Windy Hill Middle School graduate Paige Plater was awarded the Junior Division’s Special Prize in African American History for her documentary titled “The Cost of Equality: The Story of Daisy Bates.”

“I’m just really grateful,” said Plater, 14, who will attend Northern High School next year. “It was a really good experience just to be able to get to the next level and experience all the different things that came with it.”

“I am over the moon, I’m so proud of her because she decided to not only participate, but do it all by herself,” said Plater’s mother, Debra. “I’m excited because this was her first time participating in the history fair.”

Paige Plater said she was hoping to do her project on an individual in the NAACP, and someone who was also a journalist and Bates fit the bill.

Bates was an American civil rights activist, publisher, journalist and lecturer who also played a leading role in the Little Rock Integration Crisis of 1957.

“I thought it would be good to educate myself and others on the Little Rock Nine and everything else in her life,” said the Chesapeake Beach resident, who also considered Thurgood Marshall. “I liked just how strong [Bates] was as a person and how she had to endure so much. People were racist against her or just didn’t want to see her succeed, but she didn’t let that stop her. And she really advocated for the students she was fighting for to help integrate Central (Ark.) High School. I just thought it was so great how she never stopped fighting to get them equal education and equal rights.”

Huntingtown High School social studies teacher Lindsay Morris was named Maryland History Day District Teacher of the Year.

“I was pretty excited, and I thought it was pretty exciting that I was selected,” said Morris, a Calvert High graduate who has been at Huntingtown for the past six years after stops at Mill Creek Middle School and Windy Hill Middle School. “I love history, and I really love the research process.

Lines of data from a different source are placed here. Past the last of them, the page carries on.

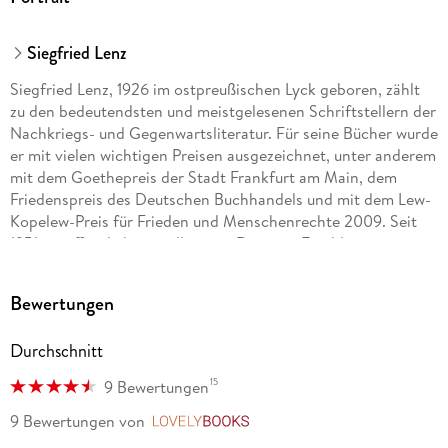
Siegfried Lenz
Siegfried Lenz, 1926 im ostpreußischen Lyck geboren, zählt
zu den bedeutendsten und meistgelesenen Schriftstellern der
Nachkriegs- und Gegenwartsliteratur. Für seine Bücher wurde
er mit vielen wichtigen Preisen ausgezeichnet, unter anderem
mit dem Goethepreis der Stadt Frankfurt am Main, dem
Friedenspreis des Deutschen Buchhandels und mit dem Lew-
Kopelew-Preis für Frieden und Menschenrechte 2009. Seit
1951 veröffentlichte er alle seine Romane, Erzählungen,
Essays und Bühnenwerke im Hoffmann und Campe Verlag. Er
starb am 7. Oktober 2014 im Alter von 88 Jahren.
Bewertungen
Durchschnitt
15
9 Bewertungen
9 Bewertungen
von
LovelyBooks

I think it’s just as important to teach students how to analyze a primary source. Teaching them how to analyze will be a skill that will be helpful to them in the future. You take that skill, and you can do anything with it. That’s really the thing that I push.”

National History Week was held June 14-18.

Maryland History Day, a program of Maryland Humanities, began in 1999 for grades 6 to 12 to create original documentary films, exhibits, performances, research papers, or websites exploring a historical topic.